Jugend und Vereinsleben im Fokus

Zum Artikel „Den Ball hin und her gespielt“. Es ist schon erstaunlich, wie sich der Bürgermeister Reithmeier und seine „Unabhängigen Wähler Ramerberg“ gegen den Standort Zellerreit mit allen Mitteln wehren.

Ich würde ja verstehen, wenn die UWR ihr Wahlversprechen gegenüber einigen wenigen, die gegen den Fußballplatz in Zellerreit sind, aufrecht halten wollten. Aber an erster Stelle sollte der Sinn ihres Gruppennamens stehen. Das sehe ich hier nicht, weil die große Mehrheit in Ramerberg für den Standort Zellerreit ist.

Für den Sportverein ist es wichtig, einen Standort zu haben, der wie in Zellerreit alle relevanten Voraussetzungen erfüllt. Die vorgeschlagenen Alternativen sind meines Erachtens finanziell und geografisch nicht umsetzbar. Unterkatzbach ist verkehrstechnisch für Jugendspieler nicht akzeptabel, und es gibt viele weitere Fragezeichen zu diesem Standort.

In Ramerberg ist nur eine Teilfläche auf 30 Jahre zu pachten.

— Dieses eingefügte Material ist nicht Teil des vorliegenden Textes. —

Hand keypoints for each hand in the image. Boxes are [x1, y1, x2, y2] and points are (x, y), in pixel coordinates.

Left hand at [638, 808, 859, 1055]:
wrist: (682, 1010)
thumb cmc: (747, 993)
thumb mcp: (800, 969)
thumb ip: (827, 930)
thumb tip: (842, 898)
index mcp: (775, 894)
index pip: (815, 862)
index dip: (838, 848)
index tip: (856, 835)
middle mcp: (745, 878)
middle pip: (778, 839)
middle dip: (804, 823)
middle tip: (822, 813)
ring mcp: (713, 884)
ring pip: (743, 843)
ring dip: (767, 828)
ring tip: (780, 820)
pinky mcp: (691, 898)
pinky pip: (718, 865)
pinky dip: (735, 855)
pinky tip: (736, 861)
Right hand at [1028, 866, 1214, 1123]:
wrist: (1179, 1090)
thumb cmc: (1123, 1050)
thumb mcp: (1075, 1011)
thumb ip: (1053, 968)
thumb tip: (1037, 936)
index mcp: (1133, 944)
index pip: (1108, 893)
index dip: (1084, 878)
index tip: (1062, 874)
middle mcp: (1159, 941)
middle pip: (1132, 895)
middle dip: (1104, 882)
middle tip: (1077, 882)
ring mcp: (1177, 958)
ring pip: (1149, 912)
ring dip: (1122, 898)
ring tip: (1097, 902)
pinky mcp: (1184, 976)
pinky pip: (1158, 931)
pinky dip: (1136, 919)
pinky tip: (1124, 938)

Ich verstehe aber die Grundbesitzer, die hier nur für zehn Jahre ihren Grund zur Verfügung stellen würden. Der SVR bekommt aber vom BLSV nur dann einen entsprechenden Zuschuss, wenn der Pachtvertrag auf 30 Jahre festgelegt ist. Es haben auch hier schon Anlieger angekündigt, bei einer Platzverlegung Einspruch einzulegen.

Der Verein braucht aber eine schnelle Entscheidung, da Umkleiden und sanitäre Anlagen längst nicht mehr dem Standard entsprechen.

Deshalb bitte ich nochmals jeden einzelnen Gemeinderat, die getroffene Entscheidung zum Standort Zellerreit zu überdenken und den Beschluss aufzuheben.

Es darf in einer Gemeinde wie bei uns in Ramerberg nicht sein, dass der ein oder andere Gemeinderat nur auf sich und seine Gruppierung schaut. Vor allem die Jugend und das Vereinsleben sollten immer im Mittelpunkt einer intakten Gemeinde stehen.